= Material provided =
● ● ● ● ●

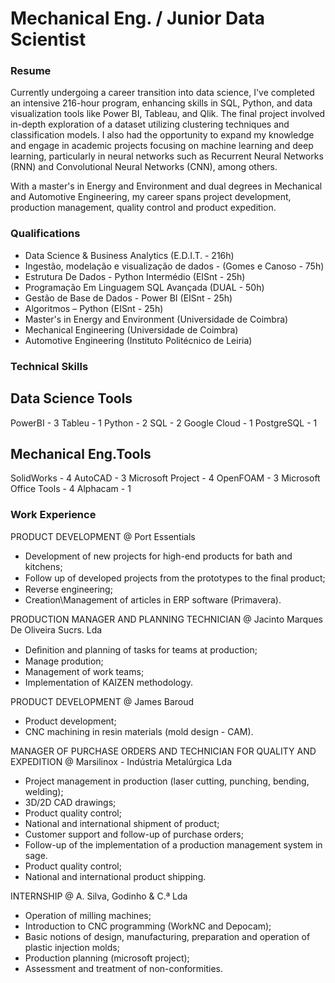 # Mechanical Eng. / Junior Data Scientist

### Resume
Currently undergoing a career transition into data science, I've completed an intensive 216-hour program, enhancing skills in SQL, Python, and data visualization tools like Power BI, Tableau, and Qlik. The final project involved in-depth exploration of a dataset utilizing clustering techniques and classification models. I also had the opportunity to expand my knowledge and engage in academic projects focusing on machine learning and deep learning, particularly in neural networks such as Recurrent Neural Networks (RNN) and Convolutional Neural Networks (CNN), among others.

With a master's in Energy and Environment and dual degrees in Mechanical and Automotive Engineering, my career spans project development, production management, quality control and product expedition.

### Qualifications
- Data Science & Business Analytics (E.D.I.T. - 216h)
- Ingestão, modelação e visualização de dados - (Gomes e Canoso - 75h)
- Estrutura De Dados - Python Intermédio (EISnt - 25h)
- Programação Em Linguagem SQL Avançada (DUAL - 50h)
- Gestão de Base de Dados - Power BI (EISnt - 25h)
- Algoritmos – Python (EISnt - 25h)
- Master's in Energy and Environment (Universidade de Coimbra)
- Mechanical Engineering (Universidade de Coimbra)
- Automotive Engineering (Instituto Politécnico de Leiria)

### Technical Skills
## Data Science Tools
PowerBI - 3
Tableu - 1
Python - 2
SQL - 2
Google Cloud - 1
PostgreSQL - 1

## Mechanical Eng.Tools
SolidWorks - 4
AutoCAD - 3
Microsoft Project - 4
OpenFOAM - 3
Microsoft Office Tools - 4
Alphacam - 1

### Work Experience
PRODUCT DEVELOPMENT @ Port Essentials
- Development of new projects for high-end products for bath and kitchens;
- Follow up of developed projects from the prototypes to the ﬁnal product;
- Reverse engineering;
- Creation\Management of articles in ERP software (Primavera).

 PRODUCTION MANAGER AND PLANNING TECHNICIAN @ Jacinto Marques De Oliveira Sucrs. Lda
- Deﬁnition and planning of tasks for teams at production;
- Manage prodution;
- Management of work teams;
- Implementation of KAIZEN methodology.

PRODUCT DEVELOPMENT @ James Baroud
- Product development;
- CNC machining in resin materials (mold design - CAM).

MANAGER OF PURCHASE ORDERS AND TECHNICIAN FOR QUALITY AND EXPEDITION @ Marsilinox - Indústria Metalúrgica Lda
- Project management in production (laser cutting, punching, bending, welding);
- 3D/2D CAD drawings;
- Product quality control;
- National and international shipment of product;
- Customer support and follow-up of purchase orders;
- Follow-up of the implementation of a production management system in sage.
- Product quality control;
- National and international product shipping.

INTERNSHIP @ A. Silva, Godinho & C.ª Lda
- Operation of milling machines;
- Introduction to CNC programming (WorkNC and Depocam);
- Basic notions of design, manufacturing, preparation and operation of plastic injection molds;
- Production planning (microsoft project);
- Assessment and treatment of non-conformities.
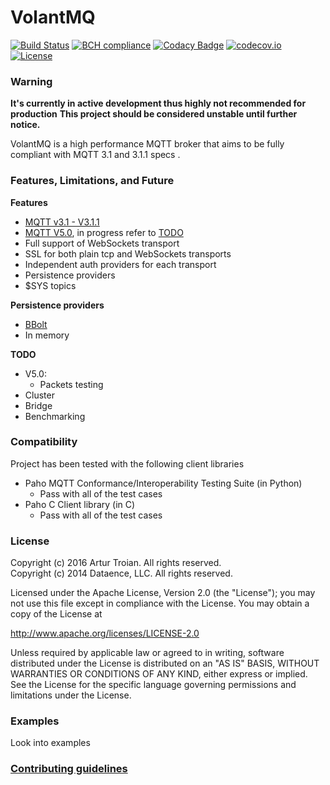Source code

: VolantMQ
=======

[![Build Status](https://travis-ci.org/VolantMQ/volantmq.svg?branch=master)](https://travis-ci.org/VolantMQ/volantmq)
[![BCH compliance](https://bettercodehub.com/edge/badge/VolantMQ/volantmq?branch=master)](https://bettercodehub.com/)
[![Codacy Badge](https://api.codacy.com/project/badge/Grade/1a43f2f6e0534fd180d0a1b0b8c93614)](https://www.codacy.com/app/VolantMQ/volantmq?utm_source=github.com&amp;utm_medium=referral&amp;utm_content=VolantMQ/volantmq&amp;utm_campaign=Badge_Grade)
[![codecov.io](https://codecov.io/gh/VolantMQ/volantmq/coverage.svg?branch=master)](https://codecov.io/gh/VolantMQ/volantmq?branch=master)
[![License](https://img.shields.io/badge/License-Apache%202.0-blue.svg)](https://opensource.org/licenses/Apache-2.0)

### Warning
**It's currently in active development thus highly not recommended for production**
**This project should be considered unstable until further notice.**

VolantMQ is a high performance MQTT broker that aims to be fully compliant with MQTT 3.1 and 3.1.1 specs .

### Features, Limitations, and Future

**Features**
* [MQTT v3.1 - V3.1.1](http://docs.oasis-open.org/mqtt/mqtt/v3.1.1/os/mqtt-v3.1.1-os.html)
* [MQTT V5.0](http://docs.oasis-open.org/mqtt/mqtt/v5.0/mqtt-v5.0.html), in progress refer to [TODO](#TODO)
* Full support of WebSockets transport
* SSL for both plain tcp and WebSockets transports
* Independent auth providers for each transport
* Persistence providers
* $SYS topics

**Persistence providers**
* [BBolt](https://github.com/coreos/bbolt)
* In memory

**TODO**
* V5.0:
    * Packets testing
* Cluster
* Bridge
* Benchmarking

### Compatibility

Project has been tested with the following client libraries
* Paho MQTT Conformance/Interoperability Testing Suite (in Python)
  * Pass with all of the test cases
* Paho C Client library (in C)
  * Pass with all of the test cases

### License

Copyright (c) 2016 Artur Troian. All rights reserved.<br/>
Copyright (c) 2014 Dataence, LLC. All rights reserved.

Licensed under the Apache License, Version 2.0 (the "License");
you may not use this file except in compliance with the License.
You may obtain a copy of the License at

http://www.apache.org/licenses/LICENSE-2.0

Unless required by applicable law or agreed to in writing, software
distributed under the License is distributed on an "AS IS" BASIS,
WITHOUT WARRANTIES OR CONDITIONS OF ANY KIND, either express or implied.
See the License for the specific language governing permissions and
limitations under the License.


### Examples

Look into examples

### [Contributing guidelines](https://github.com/volantmq/volantmq/blob/master/CONTRIBUTING.md)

● ● ● ● ●

Restate word for word the lines from the line containing "VolantMQ is a" through the last line of the listing, inclusive, and nothing beyond them.

VolantMQ is a high performance MQTT broker that aims to be fully compliant with MQTT 3.1 and 3.1.1 specs .

### Features, Limitations, and Future

**Features**
* [MQTT v3.1 - V3.1.1](http://docs.oasis-open.org/mqtt/mqtt/v3.1.1/os/mqtt-v3.1.1-os.html)
* [MQTT V5.0](http://docs.oasis-open.org/mqtt/mqtt/v5.0/mqtt-v5.0.html), in progress refer to [TODO](#TODO)
* Full support of WebSockets transport
* SSL for both plain tcp and WebSockets transports
* Independent auth providers for each transport
* Persistence providers
* $SYS topics

**Persistence providers**
* [BBolt](https://github.com/coreos/bbolt)
* In memory

**TODO**
* V5.0:
    * Packets testing
* Cluster
* Bridge
* Benchmarking

### Compatibility

Project has been tested with the following client libraries
* Paho MQTT Conformance/Interoperability Testing Suite (in Python)
  * Pass with all of the test cases
* Paho C Client library (in C)
  * Pass with all of the test cases

### License

Copyright (c) 2016 Artur Troian. All rights reserved.<br/>
Copyright (c) 2014 Dataence, LLC. All rights reserved.

Licensed under the Apache License, Version 2.0 (the "License");
you may not use this file except in compliance with the License.
You may obtain a copy of the License at

http://www.apache.org/licenses/LICENSE-2.0

Unless required by applicable law or agreed to in writing, software
distributed under the License is distributed on an "AS IS" BASIS,
WITHOUT WARRANTIES OR CONDITIONS OF ANY KIND, either express or implied.
See the License for the specific language governing permissions and
limitations under the License.


### Examples

Look into examples

### [Contributing guidelines](https://github.com/volantmq/volantmq/blob/master/CONTRIBUTING.md)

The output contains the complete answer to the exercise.